Le razze di grande taglia, come i grand Bleu o i poitevin, ricevettero il sangue foxhound e staghound, dando vita a quelli che sarebbero poi stati chiamati grand anglo-francais, mentre le razze di taglia media, quali i petit bleu, i porcelaine o gli ariegeois, diedero vita agli anglo francais de petit vènerie. Naturalmente non fu così automatico, né così rapido. Il riconoscimento ufficiale, dopo anni di vicende chiare ed oscure, arrivò alla fine degli anni settanta, spinto e caldeggiato da cinofili quali Daubignè, ormai vecchissimo, ed Emile Guillet.
Ma cosa ottennero i francesi, da quegli incroci? Quali furono i risultati? Essi cercarono di incanalare insieme le indiscutibili qualità di coraggio, velocità e resistenza fisica dei segugi britannici con la correttezza di comportamento e col naso prodigioso delle loro razze, stancate da ritorni sanguinei sempre più frequenti.

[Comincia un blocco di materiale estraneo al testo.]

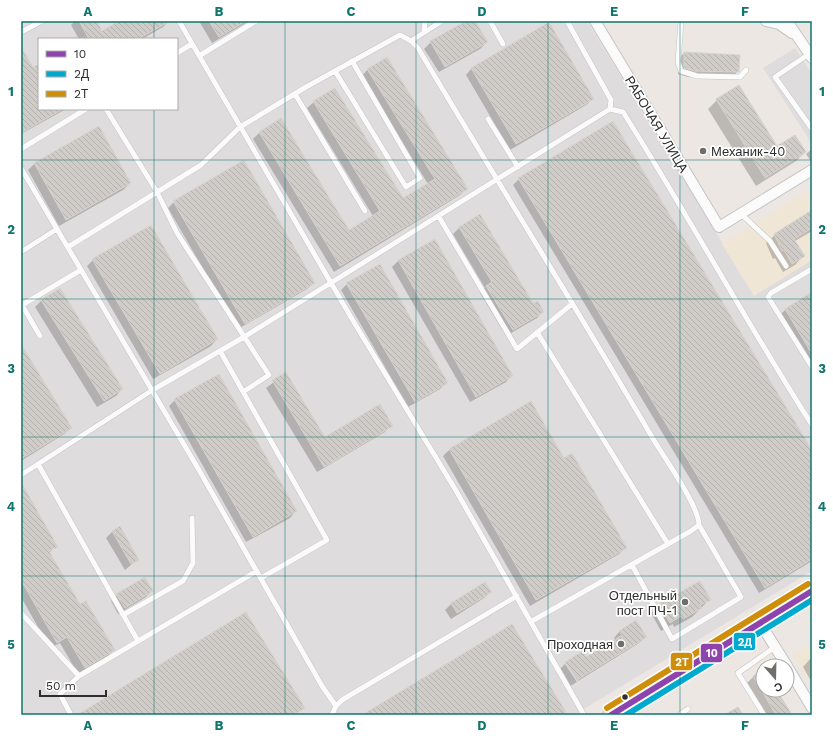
<svg xmlns="http://www.w3.org/2000/svg" width="833" height="736" font-family="'Work Sans',sans-serif">
  <style>
    .industrial { fill: #dfdcde; fill-rule: evenodd }
    .education { fill: #efe6d6 }
    .shadow { fill: #0003 }
    .building { fill: url(#building-back-hatch); stroke: #d7d3ce }
    .lines { fill: none; stroke-linecap: round; stroke-linejoin: round }
    .service-casing { stroke: #c5c3c3; stroke-width: 6 }
    .minor-casing { stroke: #c5c3c3; stroke-width: 12 }
    .primary-casing { stroke: #c6c4c3; stroke-width: 18 }
    .service { stroke: #fcfbfb; stroke-width: 5 }
    .minor { stroke: #fcfbfb; stroke-width: 10 }
    .primary { stroke: #e9e3d4; stroke-width: 16 }
    .bus-1-casing { stroke: #fff; stroke-width: 9 }
    .bus-2-casing { stroke: #fff; stroke-width: 9 }
    .bus-3-casing { stroke: #fff; stroke-width: 9 }
    .bus-1 { stroke: #8e44ad; stroke-width: 6 }
    .bus-2 { stroke: #00a9ce; stroke-width: 6 }
    .bus-3 { stroke: #cf8e09; stroke-width: 6 }
    .grid { fill: none; stroke: #0f766e; stroke-width: 1; stroke-opacity: 0.55 }
    .poi-dot { fill: #706e6c; stroke: #fff; stroke-width: 1.5 }
    .bus-dot { fill: #2d2d2d; stroke: #fff; stroke-width: 1.5 }
    .labels { text-anchor: middle; stroke-width: 3.5; stroke-linejoin: round; paint-order: stroke }
    .street-label { font-size: 13px; fill: #2d2d2d; stroke: #fff }
    .poi-label { font-size: 13px; fill: #2d2d2d; stroke: #fff; text-anchor: end }
    .line-badge { stroke: #fff; stroke-width: 1.5 }
    .badge-label { font-size: 11px; text-anchor: middle; font-weight: bold; fill: #fff }
    .neatline { fill: none; stroke: #0f766e; stroke-width: 1.5 }
    .grid-label { font-size: 13px; text-anchor: middle; font-weight: bold; fill: #0f766e }
  </style>
  <defs>
    <pattern id="building-back-hatch" width="6" height="6" patternUnits="userSpaceOnUse"><rect width="6" height="6" fill="#d0cdc9"/><path d="M-1 5l2 2M0 0l6 6M5-1l2 2" fill="none" stroke="#b3b0ad"/></pattern>
  </defs>
  <rect width="100%" height="100%" fill="#ece7e2"/>
  <!-- industrial -->
  <path class="industrial" d="M21 21H587L754 295 812 260V571L574 715H21ZM39 39H177V109H39Z
    M795 48 812 74V144L763 68Z"/>
  <!-- education -->
  <path class="education" d="M812 188V260L754 296 722 244Z
    M812 644V685L793 655Z"/>
  <!-- shadow -->
  <path class="shadow" d="M75 21H96L102 32 122 21H169L163 27 142 39H79L71 25Z
    M199 21H249L212 43Z
    M468 21H474L487 42 480 49 439 72 424 49 431 42Z
    M21 49 32 69 39 65V109H66L21 134Z
    M684 53 739 56 737 72 731 79 688 77 678 74V59Z
    M472 68 593 99 586 105 510 150 466 75Z
    M368 69 466 189 460 195 334 272 253 139 259 133 281 120 349 231 373 216 307 108 314 102 402 200 428 184 362 76Z
    M717 100 777 147 805 152 796 161 756 186 708 109Z
    M98 128 130 183 123 190 59 226 28 170 34 164Z
    M812 149V159L810 160 806 154Z
    M519 179 812 452V561L759 593 513 185Z
    M174 202 314 283 307 289 238 329 168 208Z
    M812 211V231L795 241 803 256 795 265 783 272 775 258 773 259 766 243 775 235Z
    M480 216 532 305 543 311 537 318 506 336 480 293 485 288 453 234 459 228Z
    M435 240 512 375 506 382 470 402 392 267 398 261Z
    M93 260 217 339 211 346 153 379 87 266Z
    M347 284 447 382 440 389 408 407 341 290Z
    M60 290 122 389 116 396 97 407 35 307 41 301Z
    M812 294V370L779 316 785 310Z
    M21 346 71 428 64 434 21 461Z
    M285 374 324 438 391 425 385 432 317 472 266 388Z
    M175 400 296 511 290 518 246 542 169 406Z
    M450 449 625 548 619 554 530 606 443 456Z
    M21 493 56 546 49 553 79 606 113 650 107 657 78 674 60 643 50 648 21 597Z
    M113 531 138 559 125 570 106 538Z
    M152 590 146 597 118 614 111 601 117 595Z
    M490 592 484 598 451 619 445 610 452 603Z
    M709 600 692 617 674 627 673 624 661 631 651 613 660 605Z
    M620 631 646 637 639 643 578 681 567 663 586 658 615 640 614 638Z
    M811 658 812 680 811 681 803 667Z
    M565 664 577 682 570 686 560 669Z
    M763 671V690H776L791 715H763L745 685 753 677Z"/>
  <!-- building -->
  <path class="building" d="M79 21H97L102 31 119 21H170L138 39H89Z
    M209 21H246L219 37Z
    M466 21H475L488 42 445 67 430 41Z
    M549 22 594 99 516 144 471 68Z
    M21 47 33 67 39 64V109H63L21 133Z
    M684 52 740 55 739 72 695 71 684 68Z
    M387 57 468 189 340 266 259 132 281 118 349 230 380 211 313 101 335 88 403 198 435 179 367 69Z
    M739 85 777 146 795 135 806 152 765 178 716 99Z
    M613 121 812 450V559L765 588 518 178Z
    M99 126 131 183 66 220 34 163Z
    M244 160 315 283 245 324 173 201Z
    M812 210V228L794 239 805 256 792 264 784 250 782 251 774 234Z
    M480 214 533 303 538 301 544 312 513 330 486 286 492 282 459 227Z
    M151 225 218 339 160 374 92 259Z
    M435 239 513 376 476 397 398 260Z
    M380 264 448 383 415 402 346 283Z
    M60 288 123 389 104 401 41 300Z
    M812 292V354L785 309Z
    M21 344 72 428 21 459Z
    M286 372 325 437 380 404 393 426 324 467 272 380Z
    M219 374 297 511 253 537 174 399Z
    M531 401 564 458 572 453 627 548 536 600 449 449Z
    M21 482 58 547 49 551 80 604 86 601 115 650 85 668 67 637 57 643 21 580Z
    M120 526 139 560 131 564 112 531Z
    M145 577 153 591 125 608 116 594Z
    M700 581 711 600 700 605 702 608 683 619 681 616 670 623 659 604Z
    M485 582 492 592 457 613 451 603Z
    M246 612 305 708 294 715H77Z
    M636 620 647 637 577 680 565 662 583 651 586 657 622 635 619 631Z
    M512 624 566 712 561 715H362Z
    M763 669V690H777L792 715H776L753 676Z
    M738 707 743 715H724Z"/>
  <g class="lines">
    <defs>
      <path id="service" d="M179 21 352 319 455 489 584 715
        M490 21 503 44
        M567 21 611 100 610 109
        M681 21 678 62 681 71 697 76 740 77 746 70
        M21 32 42 21
        M424 32 425 21
        M411 41 442 21
        M177 53 192 44
        M809 54 775 77 812 129
        M199 56 256 21
        M335 71 406 187 420 178 352 61
        M295 94 365 211
        M106 109 157 192 177 233 269 375 243 392
        M488 119 518 167
        M21 149 86 109
        M21 168 199 470 322 686 336 706 342 700 517 596
        M741 214 770 241 786 266
        M439 217 517 349 572 304
        M68 247 201 165 240 127 306 87 400 35 411 41 418 48C495 178 576 307 652 437 663 456 699 506 699 525L691 531 532 621
        M21 252 57 229
        M812 269 771 293 768 297 812 367
        M537 332 668 544
        M40 336 22 305 81 270
        M220 351 327 540 261 578
        M38 464 138 641
        M21 475 151 391 244 337 610 109 623 112C688 215 746 322 812 425
        M632 565 672 639 741 597 699 525
        M21 613 79 676 257 571
        M123 615 183 581 193 563 192 518
        M71 715 60 694 79 676
        M332 715 336 706
        M679 715 688 709
        M764 715 738 673 775 647"/>
      <path id="minor" d="M595 21 719 227 812 170
        M766 21 779 24 792 33
        M787 21 812 58
        M760 623 787 666
        M787 666 812 708"/>
      <path id="primary" d="M611 715 812 591"/>
    </defs>
    <!-- service casing -->
    <use href="#service" class="service-casing"/>
    <!-- minor casing -->
    <use href="#minor" class="minor-casing"/>
    <!-- primary casing -->
    <use href="#primary" class="primary-casing"/>
    <!-- service -->
    <use href="#service" class="service"/>
    <!-- minor -->
    <use href="#minor" class="minor"/>
    <!-- primary -->
    <use href="#primary" class="primary"/>
    <defs>
      <path id="bus-1" d="M611 715 812 591"/>
      <path id="bus-2" d="M626 715 812 600"/>
      <path id="bus-3" d="M607 708 808 584"/>
    </defs>
    <!-- bus-1 casing -->
    <use href="#bus-1" class="bus-1-casing"/>
    <!-- bus-2 casing -->
    <use href="#bus-2" class="bus-2-casing"/>
    <!-- bus-3 casing -->
    <use href="#bus-3" class="bus-3-casing"/>
    <!-- bus-1 -->
    <use href="#bus-1" class="bus-1"/>
    <!-- bus-2 -->
    <use href="#bus-2" class="bus-2"/>
    <!-- bus-3 -->
    <use href="#bus-3" class="bus-3"/>
  </g>
  <!-- grid -->
  <path class="grid" d="M154 21V39M285 21V715M416 21V715M548 21V715M680 21V715M154 109V715M21 160H812M21 299H812M21 437H812M21 576H812"/>
  <!-- markers -->
  <g class="poi-dot">
    <circle cx="703" cy="151" r="4"/>
    <circle cx="685" cy="602" r="4"/>
    <circle cx="621" cy="644" r="4"/>
  </g>
  <circle class="bus-dot" cx="625" cy="697" r="3.5"/>
  <g class="labels">
    <!-- street labels -->
    <g class="street-label">
      <text transform="translate(657 124) rotate(59)" y="5">РАБОЧАЯ УЛИЦА</text>
    </g>
    <!-- poi labels -->
    <g class="poi-label">
      <text x="711" y="156" text-anchor="start">Механик-40</text>
      <text x="677" y="600">Отдельный<tspan x="677" dy="15">пост ПЧ-1</tspan></text>
      <text x="613" y="649">Проходная</text>
    </g>
  </g>
  <g class="line-badge">
    <rect x="733" y="632" width="23" height="19" rx="4" fill="#00a9ce"/>
    <rect x="700" y="643" width="23" height="20" rx="4" fill="#8e44ad"/>
    <rect x="670" y="652" width="23" height="19" rx="4" fill="#cf8e09"/>
  </g>
  <g class="badge-label">
    <text x="745" y="646">2Д</text>
    <text x="712" y="657">10</text>
    <text x="682" y="666">2Т</text>
  </g>
  <!-- border -->
  <rect width="833" height="736" fill="none" stroke="#ffffff" stroke-width="44"/>
  <!-- legend -->
  <rect x="38" y="38" width="140" height="72" fill="#ffffff" stroke="#ababab"/>
  <rect x="46" y="51" width="20" height="6" fill="#8e44ad" stroke="#ababab"/>
  <text x="74" y="58" font-size="12" fill="#2d2d2d">10</text>
  <rect x="46" y="71" width="20" height="6" fill="#00a9ce" stroke="#ababab"/>
  <text x="74" y="78" font-size="12" fill="#2d2d2d">2Д</text>
  <rect x="46" y="91" width="20" height="6" fill="#cf8e09" stroke="#ababab"/>
  <text x="74" y="98" font-size="12" fill="#2d2d2d">2Т</text>
  <!-- north arrow -->
  <g transform="translate(775 678) rotate(160)"><circle r="19" fill="#ffffff" stroke="#ababab"/>
  <path d="M0-3L7 15L0 10L-7 15Z" fill="#706e6c"/>
  <text y="-6" font-size="11" font-weight="bold" text-anchor="middle" fill="#2d2d2d">С</text>
  </g>
  <!-- scale -->
  <path d="M40 690v6h66v-6" fill="none" stroke="#2d2d2d" stroke-width="2"/>
  <text x="46" y="690" font-size="12" fill="#2d2d2d" stroke="#ffffff" stroke-width="3" paint-order="stroke">50 m</text>
  <rect x="22" y="22" width="789" height="692" class="neatline"/>
  <g class="grid-label">
    <text x="88" y="16">A</text>
    <text x="219" y="16">B</text>
    <text x="351" y="16">C</text>
    <text x="482" y="16">D</text>
    <text x="614" y="16">E</text>
    <text x="745" y="16">F</text>
    <text x="11" y="96">1</text>
    <text x="822" y="96">1</text>
    <text x="11" y="234">2</text>
    <text x="822" y="234">2</text>
    <text x="11" y="373">3</text>
    <text x="822" y="373">3</text>
    <text x="11" y="511">4</text>
    <text x="822" y="511">4</text>
    <text x="11" y="649">5</text>
    <text x="822" y="649">5</text>
    <text x="88" y="730">A</text>
    <text x="219" y="730">B</text>
    <text x="351" y="730">C</text>
    <text x="482" y="730">D</text>
    <text x="614" y="730">E</text>
    <text x="745" y="730">F</text>
  </g>
</svg>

I risultati furono da quasi subito superiori ad ogni aspettativa, anche se dovettero passare molti decenni per fissare in via definitiva il tipo, conferendogli le sfumature desiderate. In Italia, l’unica razza ad essere conosciuta ed adoperata praticamente è l’Anglo-Francais de Petit Venerie, più leggero e poliedrico, che in Francia venne da subito impiegata sul capriolo, ma soprattutto su volpe e cinghiale, passando senza problemi per la lepre ed il daino. Solo cervo e lupo per evidenti ragioni di inopportunità, gli vennero risparmiati. E, tuttavia, malgrado la destinazione d’uso inscritta nel nome, questo anglofrancese venne impiegato con discreto successo anche in Grand Venerie. Nel nostro belpaese, intorno ai primi anni ottanta è stato il cinghiale e la sua espansione a fungere da innesco e, naturalmente, a fare da bersaglio a questa razza nuova, rinfrescata e pronta ad accettare la sfida che il re della macchia avrebbe lanciato loro.